Tag Archives: discipline

A Level of Competence

“We all have habits that support our success,” I started. “We may have some habits that detract. It is those routine, grooved behaviors that chip away at the world. It is our discipline.

“Emily, why does a star quarterback throw more touchdown passes than others? Why does a singer perform so well on stage? Why does an Olympic swimmer break a record?”

Emily knew there was a very specific answer to this question, so she waited.

“They all do those things because they can. They spend great periods of their life creating the habits to support the skills that drive them to the top. They reach high levels of competence because they practiced, tried and failed, got better and practiced some more, with a discipline to master those skills. They perform at a high level because they can. The great numbers who have not mastered those skills, who are not competent, were eliminated in the first round.

“Those who achieve mastery are a select few. And that includes effective managers.

“It takes a discipline of habits to achieve competency. For a manager, these habits support the leadership skills necessary to be effective.

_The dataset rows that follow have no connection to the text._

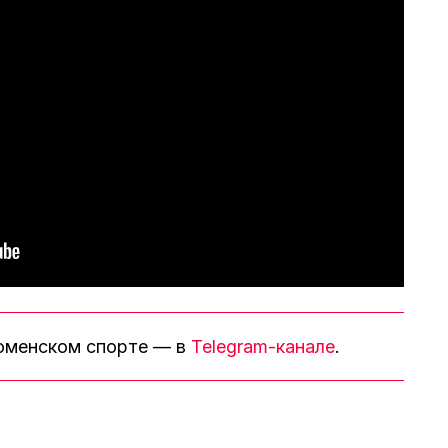
тюменском спорте — в
Telegram-канале
.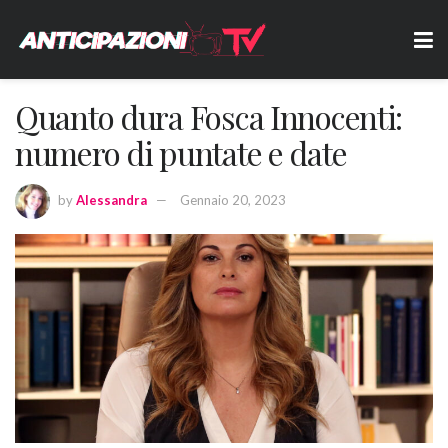
Quanto dura Fosca Innocenti:
numero di puntate e date
by
Alessandra
Gennaio 20, 2023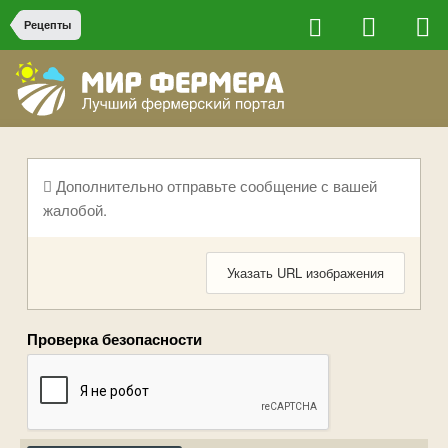
Рецепты
Дополнительно отправьте сообщение с вашей
жалобой.
Указать URL изображения
Проверка безопасности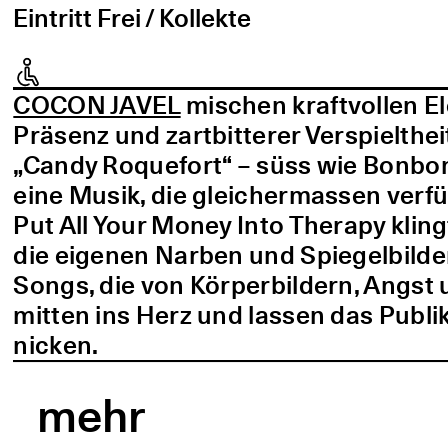
Eintritt Frei / Kollekte
COCON JAVEL
mischen kraftvollen E
Präsenz und zartbitterer Verspielthei
„Candy Roquefort“ – süss wie Bonbo
eine Musik, die gleichermassen verf
Put All Your Money Into Therapy kling
die eigenen Narben und Spiegelbilder
Songs, die von Körperbildern, Angst 
mitten ins Herz und lassen das Publi
nicken.
mehr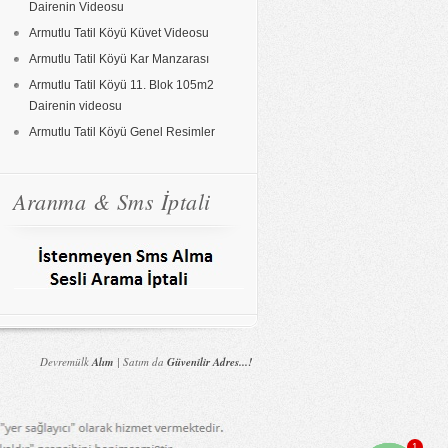
Dairenin Videosu
Armutlu Tatil Köyü Küvet Videosu
Armutlu Tatil Köyü Kar Manzarası
Armutlu Tatil Köyü 11. Blok 105m2
Dairenin videosu
Armutlu Tatil Köyü Genel Resimler
Aranma & Sms İptali
Devremülk
Alım
| Satım da
Güvenilir Adres...!
1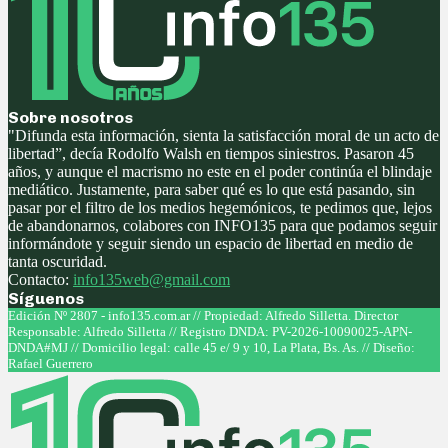
Sobre nosotros
"Difunda esta información, sienta la satisfacción moral de un acto de
libertad”, decía Rodolfo Walsh en tiempos siniestros. Pasaron 45
años, y aunque el macrismo no este en el poder continúa el blindaje
mediático. Justamente, para saber qué es lo que está pasando, sin
pasar por el filtro de los medios hegemónicos, te pedimos que, lejos
de abandonarnos, colabores con INFO135 para que podamos seguir
informándote y seguir siendo un espacio de libertad en medio de
tanta oscuridad.
Contacto:
info135web@gmail.com
Síguenos
Facebook
Twitter
Instagram
Youtube
Edición Nº 2807 - info135.com.ar // Propiedad: Alfredo Silletta. Director
Responsable: Alfredo Silletta // Registro DNDA: PV-2026-10090025-APN-
DNDA#MJ // Domicilio legal: calle 45 e/ 9 y 10, La Plata, Bs. As. // Diseño:
Rafael Guerrero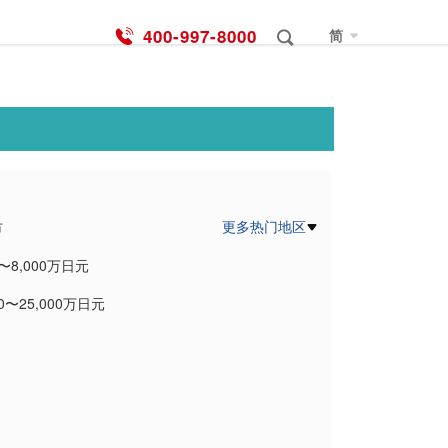
400-997-8000
简
更多热门地区
市
0〜8,000万日元
00〜25,000万日元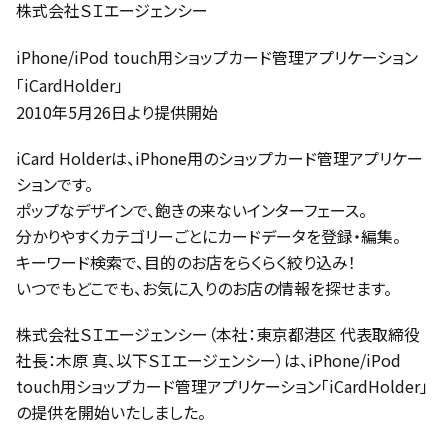
株式会社ＳＩエージェンシー
iPhone/iPod touch用ショップカード管理アプリケーション
「iCardHolder」
2010年5月26日より提供開始
iCard Holderは、iPhone用のショップカード管理アプリケー
ションです。
ポップなデザインで、飽きの来ないインターフェース。
分かりやすくカテゴリーごとにカードデータを登録・編集。
キーワード検索で、目的のお店をらくらく絞り込み！
いつでもどこでも、お気に入りのお店の情報を探せます。
株式会社ＳＩエージェンシー（本社：東京都港区 代表取締役
社長：木原 真、以下ＳＩエージェンシー）は、iPhone/iPod
touch用ショップカード管理アプリケーション「iCardHolder」
の提供を開始いたしました。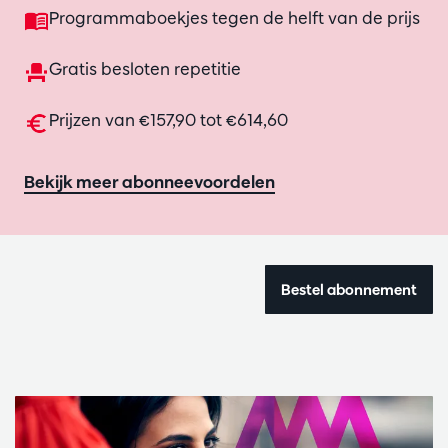
Programmaboekjes tegen de helft van de prijs
Gratis besloten repetitie
Prijzen van €157,90 tot €614,60
Bekijk meer abonneevoordelen
Bestel abonnement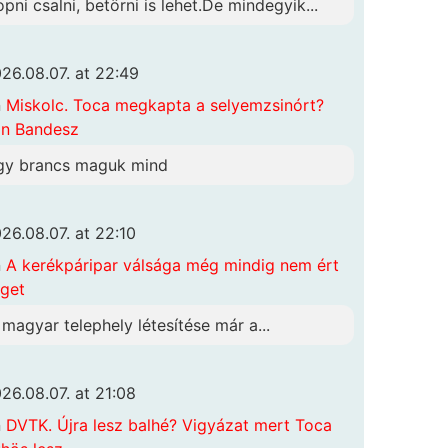
opni csalni, betörni is lehet.De mindegyik...
26.08.07. at 22:49
n
Miskolc. Toca megkapta a selyemzsinórt?
n Bandesz
gy brancs maguk mind
26.08.07. at 22:10
n
A kerékpáripar válsága még mindig nem ért
get
 magyar telephely létesítése már a...
26.08.07. at 21:08
n
DVTK. Újra lesz balhé? Vigyázat mert Toca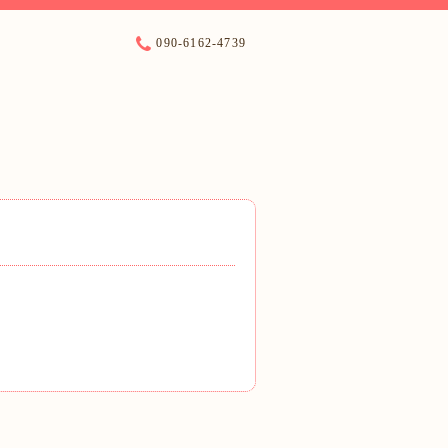
090-6162-4739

And that is where we will start.”

Told You Once, Told You a Thousand Times

“I don’t care that they hate the rule, but safety is safety, and the rule is the rule,” Rory explained.

“What’s your point?” I asked.

“The point is, I tell the guys, over and over, they have to wear their hard hats on the job site, but I hear, as soon as I am gone, they take them off. I know the hats are hot, but the job site is a dangerous place. Besides, if OSHA drops by, there is a hefty fine.”

“It’s seems like all your efforts are having the opposite effect of what you want. You sound like a behaviorist who has no children.”

“I have kids, what do you mean?” Rory resisted.

“If you have kids, then you know the futility of scolding over and over. I bet you even tried raising your voice. Probably had the same impact,” I said. “If I told you once, I told you a thousand times.

Rory chuckled. “Yeah, you’re right. I just don’t know. I mean, these guys are grown adults. You would think they would listen to reason.”

“You think you are talking reason. I would bet the crew hears your reason as rules. And they hear your instructions as scolding. People learn faster and retain more in a positive environment than they do when they are criticized. Is the point of the conversation to demonstrate how angry you can get, or to persuade them to wear safety helmets, even when you are not around?”

It’s a Trap

There were twelve incredible opportunities staring at Roger, all of them saying, “Pick me!”

Once an organization gets some traction in their market, over the hump of cash flow and all that, the next biggest trap is the incredible opportunities.

As your company grew, everyone said, “You’ll never make it,” but your company did. Who is to say that your company cannot be successful at all of the other opportunities staring down at you?

Sometimes, the most important decisions that you make, are the decisions about what not to do. The growing organization needs to focus its efforts on becoming more successful at their core business. There will be plenty of time, later, to chase down that incredible restaurant deal or that mail order pharmacy company.

Disciplined focus, execution, not opportunities. Stay out of the trap.